Not all teams fare so well and I expect that stylistic tendencies by some teams (particularly how much they lean on headers) will require adjusting the model to keep close to that level of accuracy. Here's the 2013 season in actual goals (again, excluding penalty and own goals), expected goals based on what we'll call Model v0.1, and the difference.
|Real Salt Lake||50||39.44||+10.56|
There are some big outliers here.. well beyond what we could reasonably expect from luck. The teams who fell the most short of their expected goal numbers were San Jose, Houston, and DC United. Notably, two of those teams are much more reliant on headed shots than a typical MLS team. And there was all kinds of evidence that DC was very unlucky as well as being very bad (and you need both to have a historically low number of wins) so it's not surprising to see them there. At the other end, Real Salt Lake and Vancouver scored quite a few more than expected.
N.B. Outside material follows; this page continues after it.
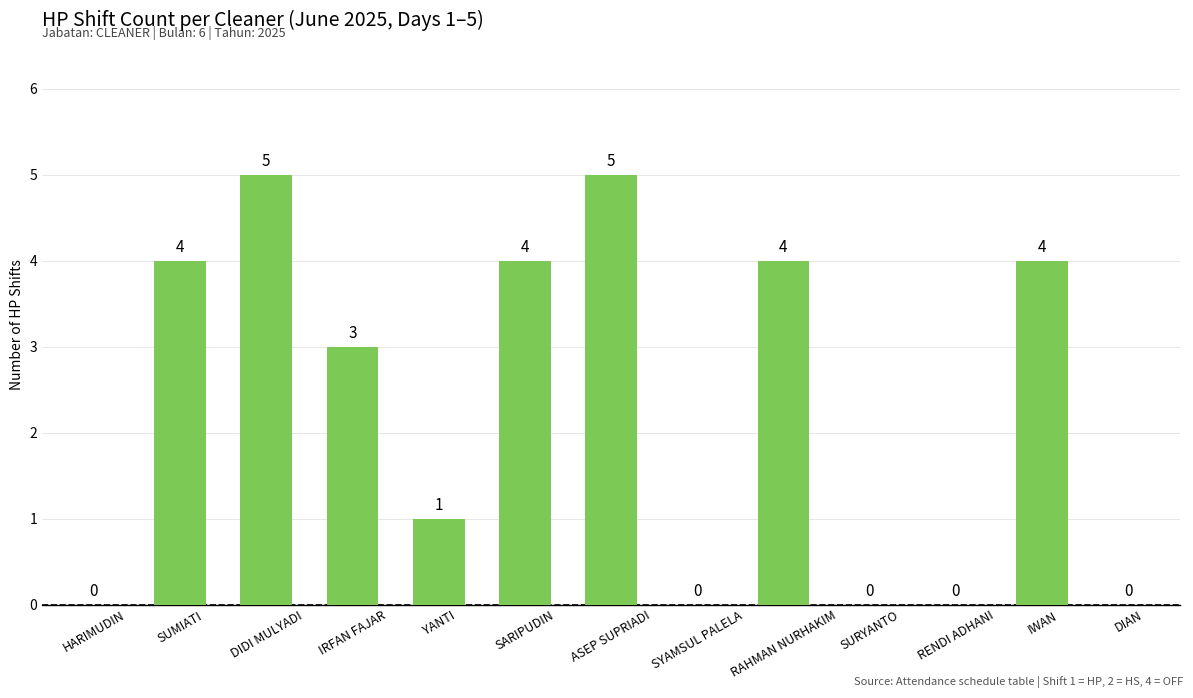

The value at RAHMAN NURHAKIM is 7. True or false?

False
One test to see whether a difference is due to skill or luck is to look at a team over time. RSL, for example, was +11 last year. But in 2012 they were +2. And in 2011 -3. So if they've cracked the code of shot conversion, it was a very recent development. Only one team has consistently shown an ability to beat their expected goal total year to year, and I'll discuss them in a future installment.
We can also look at expected goals at the individual level by looking at the players taking the shots. Here are the top 10 players ordered by how much they outperformed their expected goals:
|Marco Di Vaio||11.08||20||+8.92|
Di Vaio is an interesting player to top the list. Of course, he scored a ton of goals. But he also did it with a very distinctive style, hugging the defensive line so tight that he lead the league in being called offside enough to lap the rest of the field. But when the through balls and balls over the top to him were onside, he was totally free of defenders, which would help account for his higher finishing rate. Opta actually tracks breakaways and through balls as well, so it should be theoretically possible to account for those shots.
There's another argument for a stylistic ability to beat the expected goals number. Nagbe sits in 9th place, but Diego Valeri is in 12th (at +3.65) and Will Johnson in 14th (at +3.61). Having 3 players on the top 15 suggests that Caleb Porter's possession-and-throughball style may consistently lead to higher percentage chances.
Now here's the bottom 10 players who significantly missed their expected goal targets:
|Juan Luis Anangono||4.25||2||-2.25|
I'll let Galaxy fans expound to you the many ways in which Zardes' shooting was awry last season. Suffice to say he was a disappointment. There's a significant representation of players who primarily shoot with their head, and that doesn't surprise me since we're not scoring them any differently. To expound on the theory, a shot from 5 yards out with your head is probably a run of the mill header off a set piece and doesn't have a particularly high chance of going in, since it's almost certainly heavily contested and headers are hard to control. On the other hand, a shot with your foot from 5 yards out is a gift and they tend to go in at a high rate. I expect that explains Omar's, Chad's, and (to some extent) Bruin's presence on the list and in the next iteration I'll break out headed conversion rates separately.
As I said, more to come. But for now I think it's a pretty impressive and easy to calculate model for only needing a single piece of data for each shot.